----- Extracted material
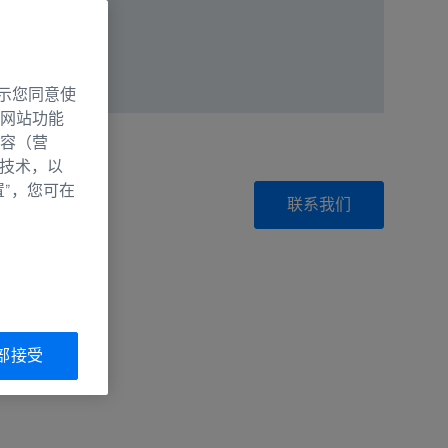
示您同意使
网站功能
容（营
别技术，以
置”，您可在
联系我们
部接受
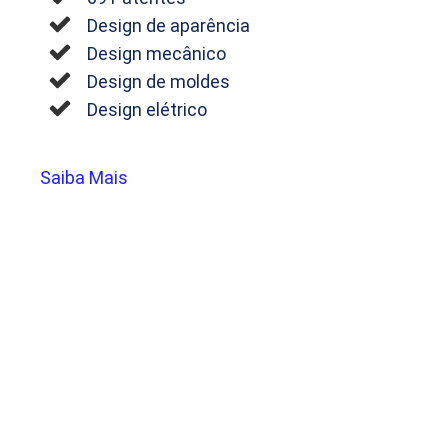
Design de aparência
Design mecânico
Design de moldes
Design elétrico
Saiba Mais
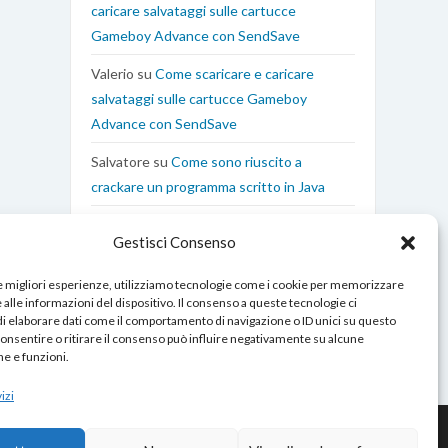
caricare salvataggi sulle cartucce
Gameboy Advance con SendSave
Valerio
su
Come scaricare e caricare
salvataggi sulle cartucce Gameboy
Advance con SendSave
Salvatore
su
Come sono riuscito a
crackare un programma scritto in Java
Edoardo Coen
su
Come interfacciare il
Gestisci Consenso
Gameboy Advance al Computer con
XBOO Communicator
le migliori esperienze, utilizziamo tecnologie come i cookie per memorizzare
alle informazioni del dispositivo. Il consenso a queste tecnologie ci
i elaborare dati come il comportamento di navigazione o ID unici su questo
consentire o ritirare il consenso può influire negativamente su alcune
he e funzioni.
izi
Contatti
|
Chi Sono
|
Cookies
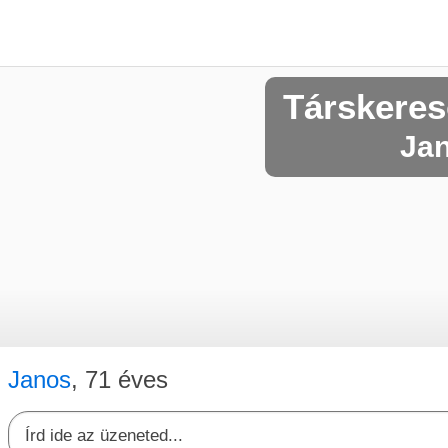
Társkeres
Jan
Janos
, 71 éves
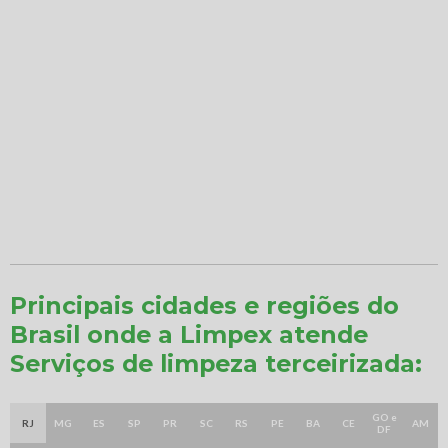
Principais cidades e regiões do
Brasil onde a Limpex atende
Serviços de limpeza terceirizada:
GO e
RJ
MG
ES
SP
PR
SC
RS
PE
BA
CE
AM
DF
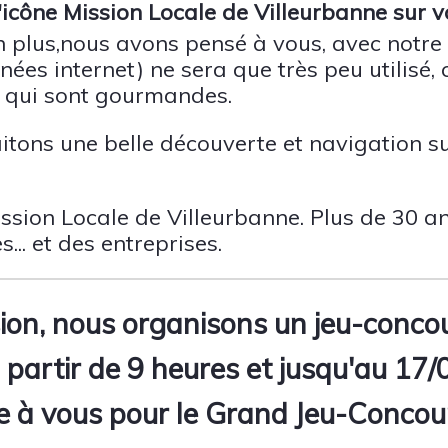
 l'icône Mission Locale de Villeurbanne sur
n plus,nous avons pensé à vous, avec notre 
nées internet) ne sera que très peu utilisé,
s qui sont gourmandes.
tons une belle découverte et navigation s
ission Locale de Villeurbanne. Plus de 30 a
... et des entreprises.
ion, nous organisons un jeu-conco
partir de 9 heures et jusqu'au 17/
 à vous pour le Grand Jeu-Concour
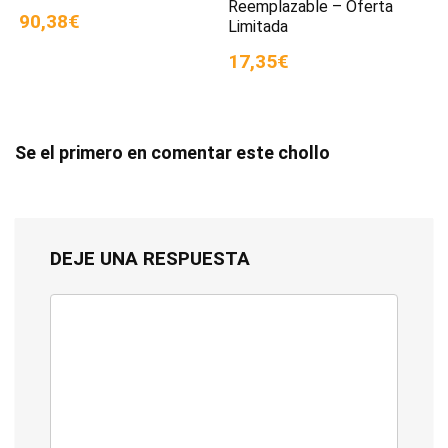
Reemplazable – Oferta
90,38€
Limitada
17,35€
Se el primero en comentar este chollo
DEJE UNA RESPUESTA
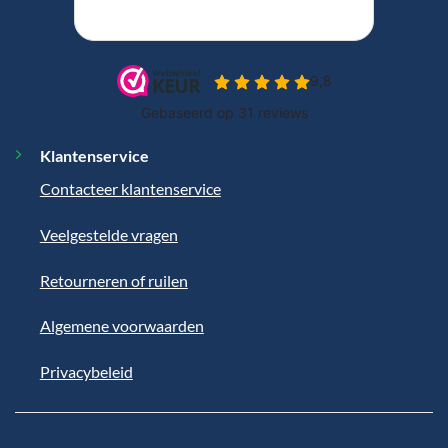
Klantenservice
Contacteer klantenservice
Veelgestelde vragen
Retourneren of ruilen
Algemene voorwaarden
Privacybeleid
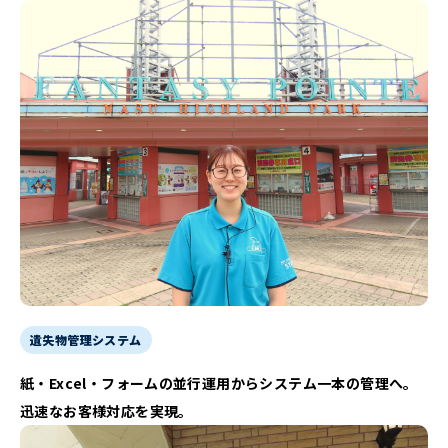
遺失物管理システム
紙・Excel・フォームの並行運用からシステム一本の管理へ。
迅速なお客様対応を実現。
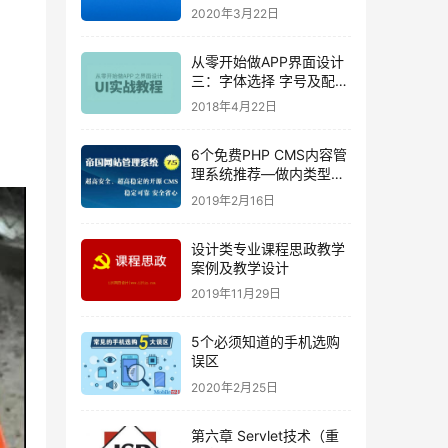
2020年3月22日
从零开始做APP界面设计
三：字体选择 字号及配色
方案
2018年4月22日
6个免费PHP CMS内容管
理系统推荐—做内类型网
站首选
2019年2月16日
设计类专业课程思政教学
案例及教学设计
2019年11月29日
5个必须知道的手机选购
误区
2020年2月25日
第六章 Servlet技术（重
----------
> _Work order_
When you print the entries, keep every line exactly as it is and drop the pictures.

> _Answer section_
示您同意使
网站功能
容（营
别技术，以
置”，您可在
联系我们
部接受
Design de aparência
Design mecânico
Design de moldes
Design elétrico
Saiba Mais
caricare salvataggi sulle cartucce
Gameboy Advance con SendSave
Valerio
su
Come scaricare e caricare
salvataggi sulle cartucce Gameboy
Advance con SendSave
Salvatore
su
Come sono riuscito a
crackare un programma scritto in Java
Edoardo Coen
su
Come interfacciare il
Gestisci Consenso
Gameboy Advance al Computer con
XBOO Communicator
le migliori esperienze, utilizziamo tecnologie come i cookie per memorizzare
alle informazioni del dispositivo. Il consenso a queste tecnologie ci
i elaborare dati come il comportamento di navigazione o ID unici su questo
consentire o ritirare il consenso può influire negativamente su alcune
he e funzioni.
izi
Contatti
|
Chi Sono
|
Cookies
Társkeres
Jan
Janos
, 71 éves
Principais cidades e regiões do
Brasil onde a Limpex atende
Serviços de limpeza terceirizada:
GO e
RJ
MG
ES
SP
PR
SC
RS
PE
BA
CE
AM
DF
 l'icône Mission Locale de Villeurbanne sur
n plus,nous avons pensé à vous, avec notre 
nées internet) ne sera que très peu utilisé,
s qui sont gourmandes.
tons une belle découverte et navigation s
ission Locale de Villeurbanne. Plus de 30 a
... et des entreprises.
ion, nous organisons un jeu-conco
partir de 9 heures et jusqu'au 17/
 à vous pour le Grand Jeu-Concour
Reemplazable – Oferta
90,38€
Limitada
17,35€
Se el primero en comentar este chollo
DEJE UNA RESPUESTA
Klantenservice
Contacteer klantenservice
Veelgestelde vragen
Retourneren of ruilen
Algemene voorwaarden
Privacybeleid
遺失物管理システム
紙・Excel・フォームの並行運用からシステム一本の管理へ。
迅速なお客様対応を実現。
2020年3月22日
从零开始做APP界面设计
三：字体选择 字号及配色
方案
2018年4月22日
6个免费PHP CMS内容管
理系统推荐—做内类型网
站首选
2019年2月16日
设计类专业课程思政教学
案例及教学设计
2019年11月29日
5个必须知道的手机选购
误区
2020年2月25日
第六章 Servlet技术（重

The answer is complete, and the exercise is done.